しかし、その後、一方において石油危機による富裕産油国や新興工業国、更には、BRICSのように高度経済成長を遂げる国々が出現し、他方で重債務や紛争等もあり成長から取り残される国々等、開発途上国の間にも大きな格差が生じた。国際的な発言力が増す国も出てきて、中国に至っては米国と覇権を争うまでに台頭した。その立場や利害があまりにも異なるので、経済的にも政治的にもこれらの国々を「開発途上国」としてまとめてグルーピングする意義が乏しくなってきている。
「第三世界」や「非同盟諸国」もソ連の崩壊による冷戦の終了により、その実質的意味を失った。その結果、政治的脈絡で西側先進国以外の国々を総称する言葉として、「グローバル・サウス」という言葉が便利に使われている。

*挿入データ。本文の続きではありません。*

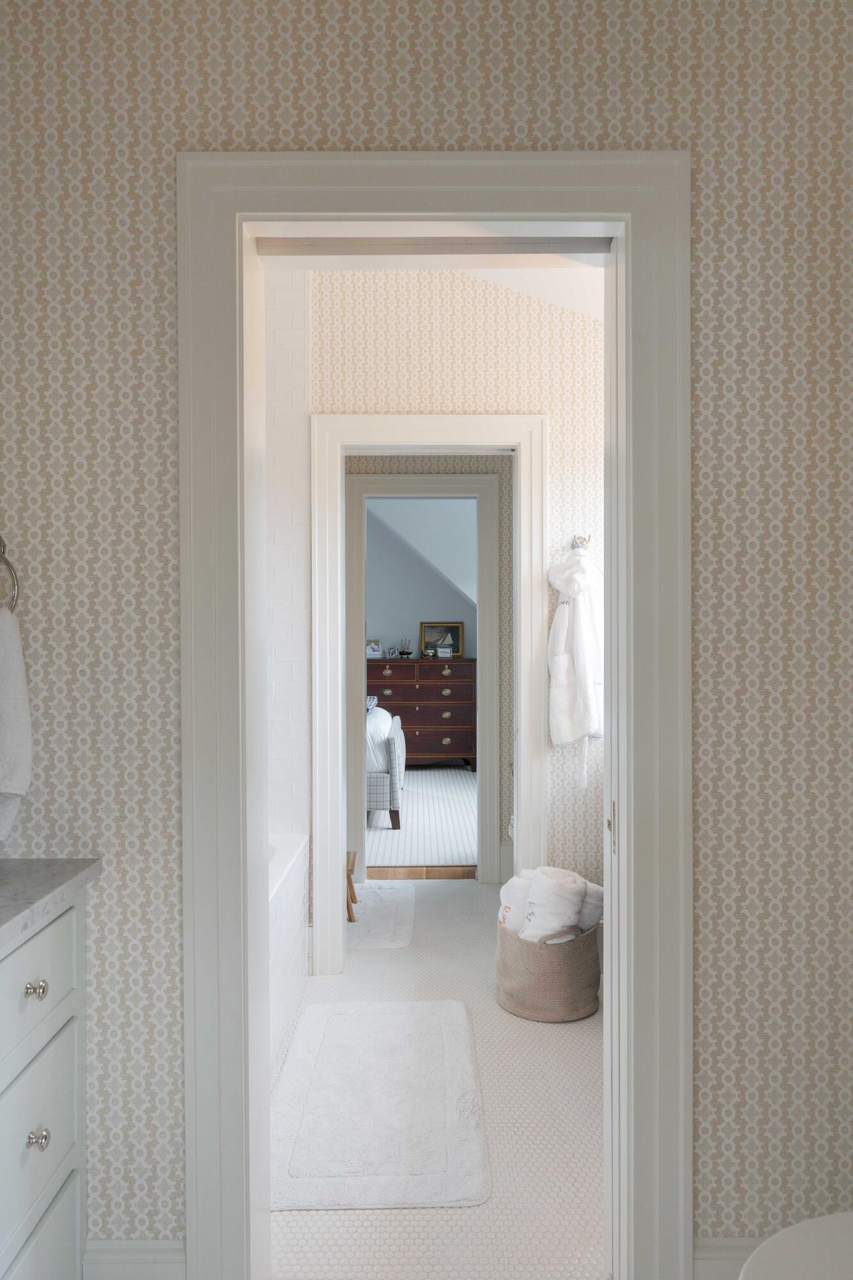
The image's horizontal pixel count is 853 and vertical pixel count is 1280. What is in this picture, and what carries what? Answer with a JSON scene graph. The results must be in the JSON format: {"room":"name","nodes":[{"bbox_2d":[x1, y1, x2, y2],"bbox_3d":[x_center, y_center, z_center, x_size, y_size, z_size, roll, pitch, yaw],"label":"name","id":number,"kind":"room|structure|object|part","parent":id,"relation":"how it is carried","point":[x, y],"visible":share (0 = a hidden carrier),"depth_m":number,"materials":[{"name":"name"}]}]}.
{"room":"bathroom","nodes":[
{"label":"bathroom","id":0,"kind":"room"},
{"bbox_2d":[263,260,310,841],"bbox_3d":[-0.868,-0.165,3.237,0.796,3.004,0.173,0,0,0],"label":"tiled wall","id":1,"kind":"structure","parent":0,"point":[292,347],"depth_m":3.25,"materials":[{"name":"white"}]},
{"bbox_2d":[364,497,476,663],"bbox_3d":[-0.570,-0.160,8.107,4.060,2.793,0.132,0,0,0],"label":"bedroom wall","id":2,"kind":"structure","parent":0,"point":[409,630],"depth_m":8.06,"materials":[{"name":"grey paint"}]},
{"bbox_2d":[365,767,476,870],"bbox_3d":[-0.219,1.310,6.386,3.031,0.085,3.284,0,0,0],"label":"bedroom rug","id":3,"kind":"structure","parent":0,"point":[421,775],"depth_m":5.68,"materials":[{"name":"carpet"}]},
{"bbox_2d":[363,698,405,829],"bbox_3d":[-1.217,0.685,6.415,2.177,1.240,1.850,0,0,0],"label":"bed","id":4,"kind":"object","parent":3,"relation":"on","point":[389,745],"visible":0.19,"depth_m":5.52,"materials":[{"name":"fabric"}]},
{"bbox_2d":[365,658,476,770],"bbox_3d":[-0.093,0.729,8.023,1.187,1.105,0.487,0,0,0],"label":"dresser","id":5,"kind":"object","parent":3,"relation":"on","point":[429,747],"visible":0.71,"depth_m":7.82,"materials":[{"name":"brown wood"}]},
{"bbox_2d":[365,638,382,658],"bbox_3d":[-0.518,0.078,7.864,0.174,0.181,0.082,0,0,-17],"label":"picture frame","id":6,"kind":"object","parent":5,"relation":"on","point":[374,652],"visible":0.94,"depth_m":7.85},
{"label":"pull","id":7,"kind":"part","parent":5,"relation":"part of","materials":[{"name":"gold metal"}]},
{"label":"pull","id":8,"kind":"part","parent":5,"relation":"part of","materials":[{"name":"gold metal"}]},
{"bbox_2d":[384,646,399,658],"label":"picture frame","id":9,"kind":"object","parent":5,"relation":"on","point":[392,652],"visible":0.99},
{"bbox_2d":[398,638,412,658],"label":"model ship","id":10,"kind":"object","parent":5,"relation":"on","point":[404,652],"visible":0.99,"depth_m":7.94,"materials":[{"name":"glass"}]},
{"bbox_2d":[418,620,463,658],"bbox_3d":[0.145,-0.008,8.168,0.417,0.364,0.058,0,0,0],"label":"framed picture","id":11,"kind":"object","parent":5,"relation":"on","point":[456,644],"visible":0.96,"depth_m":8.17},
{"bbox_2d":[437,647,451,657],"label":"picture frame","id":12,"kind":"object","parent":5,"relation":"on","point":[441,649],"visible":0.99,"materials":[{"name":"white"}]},
{"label":"pull","id":13,"kind":"part","parent":5,"relation":"part of","materials":[{"name":"gold metal"}]},
{"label":"pull","id":14,"kind":"part","parent":5,"relation":"part of","materials":[{"name":"gold metal"}]},
{"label":"pull","id":15,"kind":"part","parent":5,"relation":"part of","materials":[{"name":"gold metal"}]},
{"bbox_2d":[0,0,852,1267],"bbox_3d":[0.023,-0.161,1.689,2.475,2.965,0.209,0,0,0],"label":"wallpapered wall","id":16,"kind":"structure","parent":0,"point":[699,424],"depth_m":1.60,"materials":[{"name":"beige paper"}]},
{"bbox_2d":[0,535,19,611],"bbox_3d":[-0.862,-0.117,1.561,0.164,0.196,0.062,0,0,0],"label":"towel ring","id":17,"kind":"object","parent":16,"relation":"attached to","point":[3,552],"visible":0.83,"depth_m":1.56,"materials":[{"name":"silver metal"}]},
{"bbox_2d":[0,601,32,840],"bbox_3d":[-0.829,0.157,1.509,0.194,0.438,0.121,0,0,0],"label":"hand towel","id":18,"kind":"object","parent":17,"relation":"hanging from","point":[25,772],"visible":0.97,"depth_m":1.50,"materials":[{"name":"white fabric"}]},
{"bbox_2d":[82,1238,186,1279],"bbox_3d":[-0.549,1.253,1.564,0.195,0.198,0.021,0,0,0],"label":"baseboard","id":19,"kind":"structure","parent":16,"relation":"attached to","point":[118,1258],"depth_m":1.55,"materials":[{"name":"white paint"}]},
{"bbox_2d":[177,152,687,1279],"bbox_3d":[0.020,0.180,1.668,1.014,2.291,0.192,0,0,0],"label":"door frame","id":20,"kind":"structure","parent":16,"relation":"attached to","point":[608,707],"depth_m":1.60,"materials":[{"name":"white paint"}]},
{"bbox_2d":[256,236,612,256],"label":"door track","id":21,"kind":"object","parent":20,"relation":"attached to","point":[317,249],"visible":0.77,"depth_m":1.77,"materials":[{"name":"metal"}]},
{"bbox_2d":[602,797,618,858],"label":"door latch plate","id":22,"kind":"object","parent":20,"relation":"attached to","point":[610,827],"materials":[{"name":"metal"}]},
{"bbox_3d":[0.384,0.391,1.705,0.019,0.100,0.035,0,0,0],"label":"latch plate","id":23,"kind":"part","parent":20,"relation":"part of","materials":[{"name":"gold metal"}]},
{"bbox_2d":[693,1236,767,1279],"bbox_3d":[0.814,1.250,1.574,0.626,0.189,0.021,0,0,0],"label":"baseboard","id":24,"kind":"structure","parent":16,"relation":"attached to","point":[702,1253],"depth_m":1.56,"materials":[{"name":"white paint"}]},
{"bbox_2d":[345,451,515,879],"bbox_3d":[-0.188,-0.082,4.568,3.297,2.784,0.130,0,0,0],"label":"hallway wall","id":25,"kind":"structure","parent":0,"point":[501,584],"depth_m":4.51,"materials":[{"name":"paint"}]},
{"bbox_2d":[342,477,501,883],"bbox_3d":[-0.054,0.212,4.598,1.087,2.209,0.166,0,0,0],"label":"bedroom door frame","id":26,"kind":"structure","parent":25,"relation":"attached to","point":[491,484],"depth_m":4.54,"materials":[{"name":"white paint"}]},
{"bbox_2d":[271,879,604,1279],"bbox_3d":[-0.055,1.372,2.944,2.783,0.099,2.843,0,0,0],"label":"floor","id":27,"kind":"structure","parent":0,"point":[580,1035],"depth_m":2.22,"materials":[{"name":"white tile"}]},
{"bbox_2d":[0,885,88,1279],"bbox_3d":[-0.882,0.887,0.670,0.542,0.899,1.771,0,0,0],"label":"bathroom vanity","id":28,"kind":"object","parent":27,"relation":"on","point":[65,1143],"visible":0.91,"depth_m":1.40,"materials":[{"name":"white paint"}]},
{"bbox_3d":[-0.671,0.597,1.402,0.029,0.030,0.030,0,0,0],"label":"knob","id":29,"kind":"part","parent":28,"relation":"part of","materials":[{"name":"silver metal"}]},
{"bbox_3d":[-0.669,0.854,1.408,0.028,0.032,0.030,0,0,0],"label":"knob","id":30,"kind":"part","parent":28,"relation":"part of","materials":[{"name":"silver metal"}]},
{"bbox_3d":[-0.687,0.615,1.399,0.026,0.192,0.451,0,0,0],"label":"drawer","id":31,"kind":"part","parent":28,"relation":"part of","materials":[{"name":"white"}]},
{"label":"drawer","id":32,"kind":"part","parent":28,"relation":"part of","materials":[{"name":"white"}]},
{"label":"drawer","id":33,"kind":"part","parent":28,"relation":"part of","materials":[{"name":"white"}]},
{"bbox_2d":[0,857,101,946],"bbox_3d":[-0.848,0.451,0.989,0.590,0.040,1.497,0,0,0],"label":"countertop","id":34,"kind":"structure","parent":28,"relation":"on","point":[28,870],"depth_m":1.44,"materials":[{"name":"grey stone"}]},
{"bbox_2d":[267,831,309,1077],"bbox_3d":[-0.834,1.058,2.418,0.782,0.557,1.674,0,0,0],"label":"bathtub","id":35,"kind":"object","parent":27,"relation":"on","point":[292,845],"visible":0.14,"depth_m":2.81,"materials":[{"name":"white plastic"}]},
{"bbox_2d":[345,848,358,920],"bbox_3d":[-0.460,1.176,3.908,0.256,0.296,0.287,0,0,0],"label":"wooden stool","id":36,"kind":"object","parent":27,"relation":"on","point":[349,912],"visible":0.33,"depth_m":3.85,"materials":[{"name":"brown wood"}]},
{"bbox_2d":[344,880,415,948],"bbox_3d":[-0.326,1.318,4.005,0.536,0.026,0.921,0,0,0],"label":"bath mat","id":37,"kind":"object","parent":27,"relation":"on","point":[379,890],"visible":0.67,"depth_m":3.92,"materials":[{"name":"white carpet"}]},
{"bbox_2d":[271,995,490,1208],"bbox_3d":[-0.142,1.314,2.450,0.605,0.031,1.007,0,0,0],"label":"bath mat","id":38,"kind":"object","parent":27,"relation":"on","point":[448,1020],"visible":0.99,"depth_m":2.27,"materials":[{"name":"white carpet"}]},
{"bbox_2d":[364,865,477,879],"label":"wooden threshold","id":39,"kind":"object","parent":27,"relation":"on","point":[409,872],"visible":0.62,"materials":[{"name":"brown wood"}]},
{"bbox_2d":[494,918,600,1022],"bbox_3d":[0.446,1.172,3.011,0.390,0.327,0.394,0,0,0],"label":"woven basket","id":40,"kind":"object","parent":27,"relation":"on","point":[516,995],"visible":0.74,"depth_m":2.86,"materials":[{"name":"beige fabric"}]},
{"bbox_2d":[499,871,535,934],"bbox_3d":[0.391,1.016,3.061,0.211,0.302,0.192,0,0,28],"label":"rolled towel","id":41,"kind":"object","parent":40,"relation":"in","point":[511,890],"visible":0.43,"depth_m":3.01,"materials":[{"name":"white fabric"}]},
{"bbox_2d":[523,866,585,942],"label":"rolled towel","id":42,"kind":"object","parent":40,"relation":"in","point":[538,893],"visible":0.78,"depth_m":2.91,"materials":[{"name":"white fabric"}]},
{"bbox_2d":[576,878,604,931],"bbox_3d":[0.554,1.006,3.068,0.185,0.234,0.231,0,0,-15],"label":"rolled towel","id":43,"kind":"object","parent":40,"relation":"in","point":[592,888],"visible":0.37,"depth_m":2.97,"materials":[{"name":"white fabric"}]},
{"bbox_2d":[738,1212,852,1279],"bbox_3d":[0.810,0.971,1.111,0.748,0.728,0.461,0,0,0],"label":"toilet","id":44,"kind":"object","parent":27,"relation":"on","point":[839,1216],"visible":1,"depth_m":1.19,"materials":[{"name":"white ceramic"}]},
{"bbox_2d":[309,259,604,922],"bbox_3d":[0.048,-0.248,3.364,2.086,3.167,0.142,0,0,0],"label":"wall","id":45,"kind":"structure","parent":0,"point":[448,339],"depth_m":3.30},
{"bbox_2d":[309,419,546,973],"bbox_3d":[0.008,0.220,3.361,0.958,2.208,0.169,0,0,0],"label":"door frame","id":46,"kind":"structure","parent":45,"relation":"attached to","point":[339,845],"depth_m":3.29,"materials":[{"name":"white paint"}]},
{"bbox_2d":[570,533,590,549],"bbox_3d":[0.613,-0.383,3.241,0.072,0.081,0.060,0,0,0],"label":"robe hook","id":47,"kind":"object","parent":45,"relation":"attached to","point":[575,544],"visible":0.67,"depth_m":3.26,"materials":[{"name":"silver metal"}]},
{"bbox_2d":[546,544,603,787],"bbox_3d":[0.587,0.082,3.123,0.239,0.946,0.183,0,0,0],"label":"bathrobe","id":48,"kind":"object","parent":47,"relation":"hanging from","point":[570,737],"visible":0.95,"depth_m":3.09,"materials":[{"name":"white fabric"}]},
{"bbox_2d":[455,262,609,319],"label":"ceiling","id":49,"kind":"structure","parent":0,"point":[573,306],"depth_m":3.07,"materials":[{"name":"white paint"}]}
]}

BRICS が「グローバル・サウス」を代表するかのごとき主張や中国が自らを「グローバル・サウス」のリーダーであるように位置付けることに、ナイが警鐘を鳴らしているのは重要だ。留意すべきは、「グローバル・サウス」という概念を、「非」或いは「反」西側先進国という政治的なグループ化に利用しようとする動きがあることだ。
例えば、この9月には、キューバの主催で9年ぶりのG77+中国の首脳会議が開催されたが、中国は政治局常務委員を習近平の特使として派遣し、中国が如何に豊かになろうともかつての植民地主義と戦った「グローバル・サウス」の一員であることを強調し、欧米主導の国際秩序の改革を主張し、そのような趣旨の宣言も採択された。
米中対立の軸ではない
中国は、米国との直接対決は避けつつも、中国流の新たな多国間主義を主張して世界中で多数派工作を展開しており、自らを多数派である開発途上国の一員と位置付けて、「グローバル・サウス」を経済的概念ではなく、「非西側先進国」という政治グループ化しようとしているようである。
他方、多くの「グローバル・サウス」諸国は、米国か中国かで選択を迫られるようなことは回避したいとの立場であり、米中対立が先鋭化すればするほど、中国の主張に同調することには慎重となるはずである。また、中国が米国に対抗する拠点に用いようとしている拡大BRICSは、ナイも指摘する通り、内部に対立関係を含み、インドの存在もあり限界がある。従って、中国が「グローバル・サウス」を代表することも、BRICSを米国との対立に利用することも容易ではないであろう。
「グローバル・サウス」とは、今やそれぞれに自己主張をする国々から成る多極的な存在であり、具体的な外交的なアプローチとしては、地域的に、あるいは、主要国ごとに働きかける方がより意味があり重要だということであろう。』